Count how many lines in the material below hold the word "hausse"; the reply is that number alone.

--------------------------------

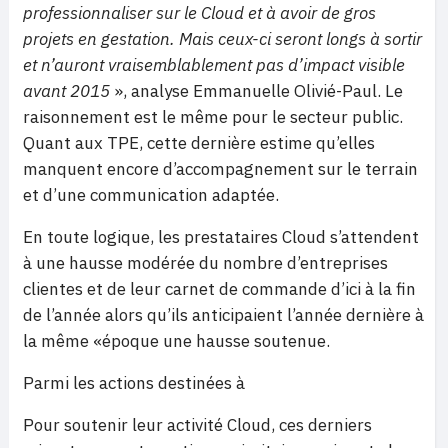
professionnaliser sur le Cloud et à avoir de gros
projets en gestation. Mais ceux-ci seront longs à sortir
et n’auront vraisemblablement pas d’impact visible
avant 2015
», analyse Emmanuelle Olivié-Paul. Le
raisonnement est le même pour le secteur public.
Quant aux TPE, cette dernière estime qu’elles
manquent encore d’accompagnement sur le terrain
et d’une communication adaptée.
En toute logique, les prestataires Cloud s’attendent
à une hausse modérée du nombre d’entreprises
clientes et de leur carnet de commande d’ici à la fin
de l’année alors qu’ils anticipaient l’année dernière à
la même «époque une hausse soutenue.
Parmi les actions destinées à
Pour soutenir leur activité Cloud, ces derniers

--------------------------------

◆ TASK ANSWER
2